In many ways, the evolution of programming FPGAs has paralleled the programming of DSPs. In the early days of DSP, programs were written entirely in assembly language. Today, DSP programmers typically start with a high-level language such as C, and then optimize the "hot spots" using intrinsics or hand-coded assembly. Similarly, FPGA designs were once crafted in Verilog or VHDL. Today, FPGA designers often start with a high-level description in an ESL tool, and then optimize hot spots using IP blocks or hand-coded VHDL or Verilog.
This transition is a good thing. Five years ago, you couldn't build much of anything in an FPGA without hardcore FPGA skills. This put FPGAs out of reach for most DSP programmers. Thanks to ESL tools, the average DSP programmer can now make the leap to FPGA design with a reasonable amount of effort, and produce reasonably optimal designs.

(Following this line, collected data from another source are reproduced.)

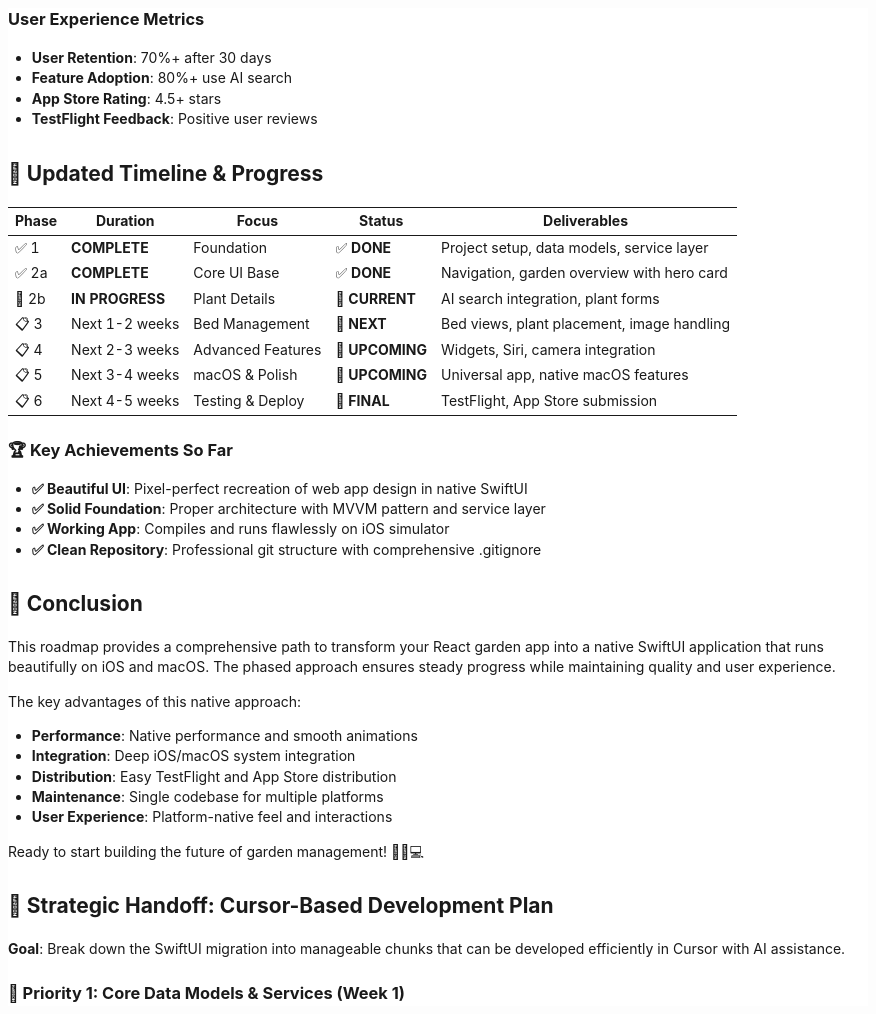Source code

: ### **User Experience Metrics**
- **User Retention**: 70%+ after 30 days
- **Feature Adoption**: 80%+ use AI search
- **App Store Rating**: 4.5+ stars
- **TestFlight Feedback**: Positive user reviews

## 📅 **Updated Timeline & Progress**

| Phase | Duration | Focus | Status | Deliverables |
|-------|----------|-------|--------|--------------|
| ✅ 1 | **COMPLETE** | Foundation | ✅ **DONE** | Project setup, data models, service layer |
| ✅ 2a | **COMPLETE** | Core UI Base | ✅ **DONE** | Navigation, garden overview with hero card |
| 🚧 2b | **IN PROGRESS** | Plant Details | 🎯 **CURRENT** | AI search integration, plant forms |
| 📋 3 | Next 1-2 weeks | Bed Management | 📅 **NEXT** | Bed views, plant placement, image handling |
| 📋 4 | Next 2-3 weeks | Advanced Features | 📅 **UPCOMING** | Widgets, Siri, camera integration |
| 📋 5 | Next 3-4 weeks | macOS & Polish | 📅 **UPCOMING** | Universal app, native macOS features |
| 📋 6 | Next 4-5 weeks | Testing & Deploy | 📅 **FINAL** | TestFlight, App Store submission |

### 🏆 **Key Achievements So Far**
- **✅ Beautiful UI**: Pixel-perfect recreation of web app design in native SwiftUI
- **✅ Solid Foundation**: Proper architecture with MVVM pattern and service layer
- **✅ Working App**: Compiles and runs flawlessly on iOS simulator
- **✅ Clean Repository**: Professional git structure with comprehensive .gitignore

## 🎉 **Conclusion**

This roadmap provides a comprehensive path to transform your React garden app into a native SwiftUI application that runs beautifully on iOS and macOS. The phased approach ensures steady progress while maintaining quality and user experience.

The key advantages of this native approach:
- **Performance**: Native performance and smooth animations
- **Integration**: Deep iOS/macOS system integration
- **Distribution**: Easy TestFlight and App Store distribution
- **Maintenance**: Single codebase for multiple platforms
- **User Experience**: Platform-native feel and interactions

Ready to start building the future of garden management! 🌱📱💻

## 🤝 **Strategic Handoff: Cursor-Based Development Plan**

**Goal**: Break down the SwiftUI migration into manageable chunks that can be developed efficiently in Cursor with AI assistance.

### **🎯 Priority 1: Core Data Models & Services (Week 1)**
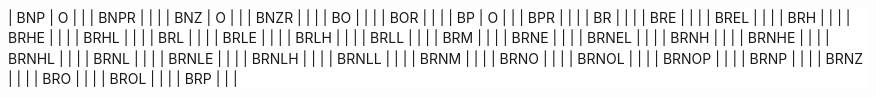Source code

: |	BNP	|	O	|	|
|	BNPR	|		|	|
|	BNZ	|	O	|	|
|	BNZR	|		|	|
|	BO	|		|	|
|	BOR	|		|	|
|	BP	|	O	|	|
|	BPR	|		|	|
|	BR	|		|	|
|	BRE	|		|	|
|	BREL	|		|	|
|	BRH	|		|	|
|	BRHE	|		|	|
|	BRHL	|		|	|
|	BRL	|		|	|
|	BRLE	|		|	|
|	BRLH	|		|	|
|	BRLL	|		|	|
|	BRM	|		|	|
|	BRNE	|		|	|
|	BRNEL	|		|	|
|	BRNH	|		|	|
|	BRNHE	|		|	|
|	BRNHL	|		|	|
|	BRNL	|		|	|
|	BRNLE	|		|	|
|	BRNLH	|		|	|
|	BRNLL	|		|	|
|	BRNM	|		|	|
|	BRNO	|		|	|
|	BRNOL	|		|	|
|	BRNOP	|		|	|
|	BRNP	|		|	|
|	BRNZ	|		|	|
|	BRO	|		|	|
|	BROL	|		|	|
|	BRP	|		|	|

However, FPGA tools have not replicated the evolution of DSP tools in one important area: DSP compilers have a common entry point, namely ANSI C. ANSI C code can be use with any compiler and any DSP. Granted, optimized DSP programs usually contain non-ANSI C code, but this common starting point makes it relatively easy to change tool chains and/or DSP platforms. What's more, a programmer only needs to learn C, and they will have the basic knowledge they need to program any DSP.

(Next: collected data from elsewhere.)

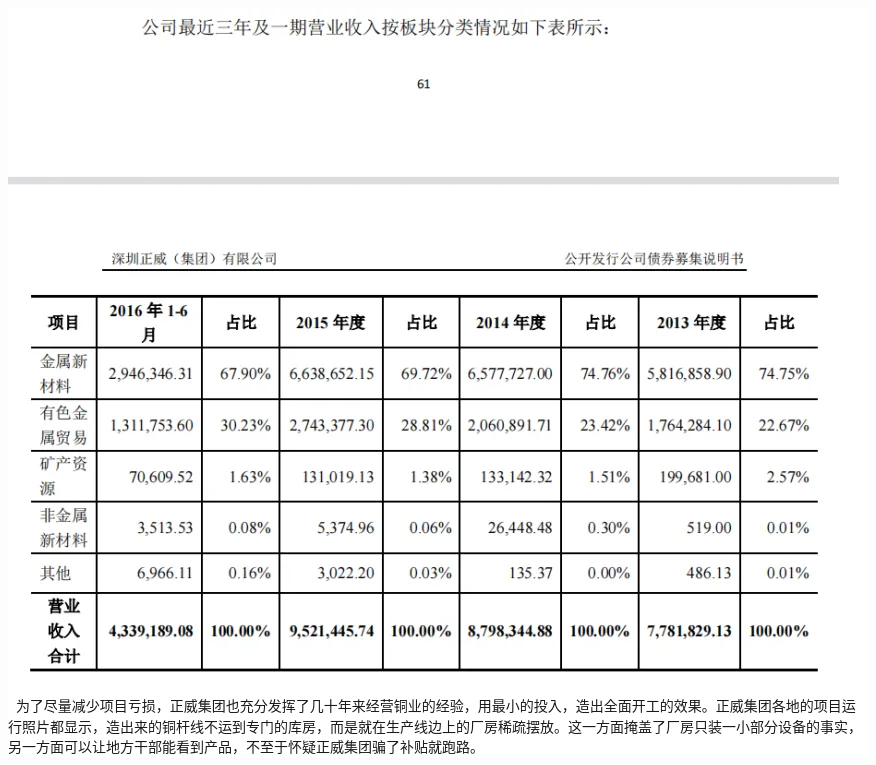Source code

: ![](/images/btnews/btnews/0501_0600/0506/1566fe66-e799-41e9-8583-5ab0f6fb7e4f.webp)

 
为了尽量减少项目亏损，正威集团也充分发挥了几十年来经营铜业的经验，用最小的投入，造出全面开工的效果。正威集团各地的项目运行照片都显示，造出来的铜杆线不运到专门的库房，而是就在生产线边上的厂房稀疏摆放。这一方面掩盖了厂房只装一小部分设备的事实，另一方面可以让地方干部能看到产品，不至于怀疑正威集团骗了补贴就跑路。

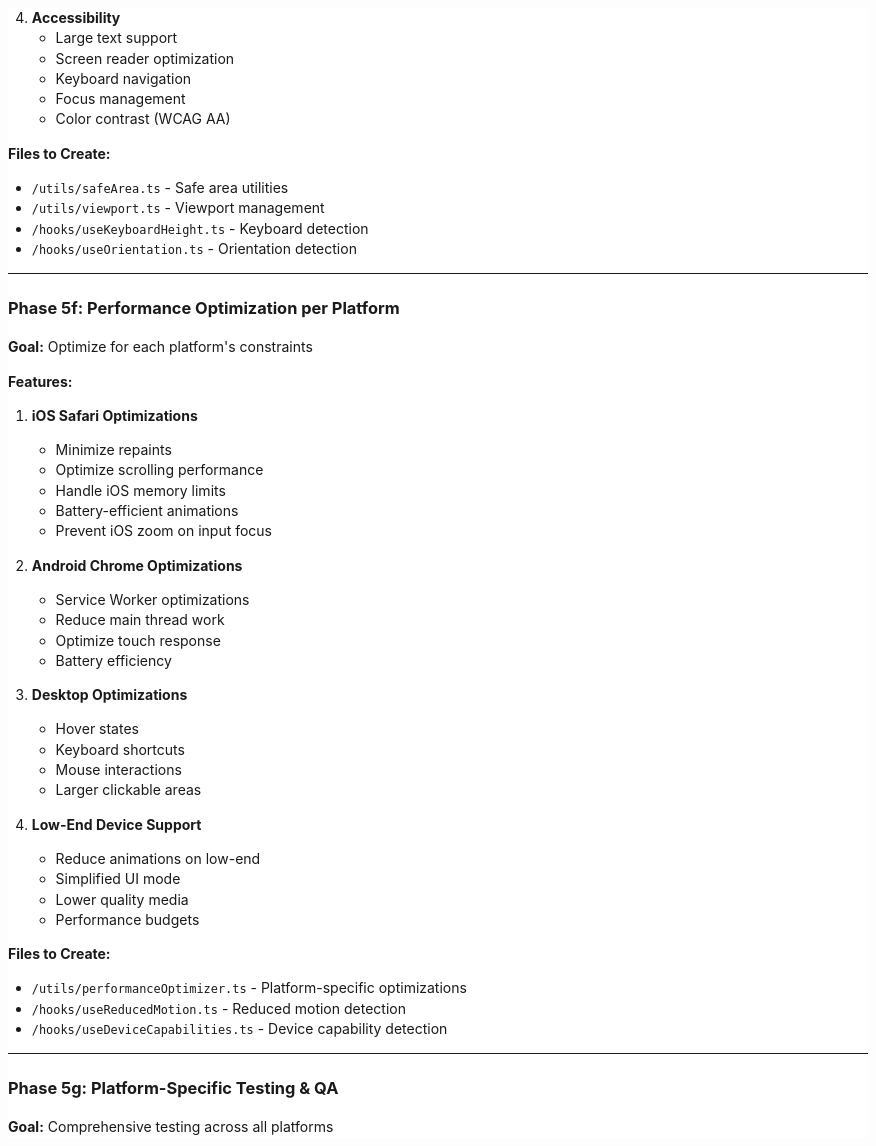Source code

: 4. **Accessibility**
   - Large text support
   - Screen reader optimization
   - Keyboard navigation
   - Focus management
   - Color contrast (WCAG AA)

**Files to Create:**
- `/utils/safeArea.ts` - Safe area utilities
- `/utils/viewport.ts` - Viewport management
- `/hooks/useKeyboardHeight.ts` - Keyboard detection
- `/hooks/useOrientation.ts` - Orientation detection

---

### Phase 5f: Performance Optimization per Platform
**Goal:** Optimize for each platform's constraints

**Features:**
1. **iOS Safari Optimizations**
   - Minimize repaints
   - Optimize scrolling performance
   - Handle iOS memory limits
   - Battery-efficient animations
   - Prevent iOS zoom on input focus

2. **Android Chrome Optimizations**
   - Service Worker optimizations
   - Reduce main thread work
   - Optimize touch response
   - Battery efficiency

3. **Desktop Optimizations**
   - Hover states
   - Keyboard shortcuts
   - Mouse interactions
   - Larger clickable areas

4. **Low-End Device Support**
   - Reduce animations on low-end
   - Simplified UI mode
   - Lower quality media
   - Performance budgets

**Files to Create:**
- `/utils/performanceOptimizer.ts` - Platform-specific optimizations
- `/hooks/useReducedMotion.ts` - Reduced motion detection
- `/hooks/useDeviceCapabilities.ts` - Device capability detection

---

### Phase 5g: Platform-Specific Testing & QA
**Goal:** Comprehensive testing across all platforms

In contrast, ESL tools for FPGAs have many different entry points. Tools like Catapult C and Impulse C use C or C++ as an entry point. Xilinx's AccelDSP uses the MATLAB language. Other tools use a graphical dataflow, such as Simulink or LabView. What's worse, devices from different vendors have different (and incompatible) high-level tool flows. Since designers often use more than one tool flow—and may have to learn multiple unrelated "languages" to get the best results—the learning curve for FPGA design is still unnecessarily steep. Furthermore, if designers switch tool flows or FPGA vendors, they have to start the learning process all over again.
The need for a common design language has not gone unnoticed. The best candidate for such a language is SystemC, a set of C++ libraries and macros. SystemC is an open standard and is being promoted by Cadence, Synopsys, and Celoxica. In a recent report, the Open SystemC Initiative (OSCI) reported strong and growing adoption of SystemC. A survey conducted by the group shows 53% of survey respondents using SystemC in production today.
One problem with SystemC is that despite being based on C++, it is still essentially a hardware description language. This makes SystemC less accessible to software developers. However, SystemC could provide a language worth the learning curve—and it could allow tools to talk to each other. If SystemC continues to gain momentum it may bode well for FPGA development in the same way that the adoption of ANSI C has benefited DSP developers.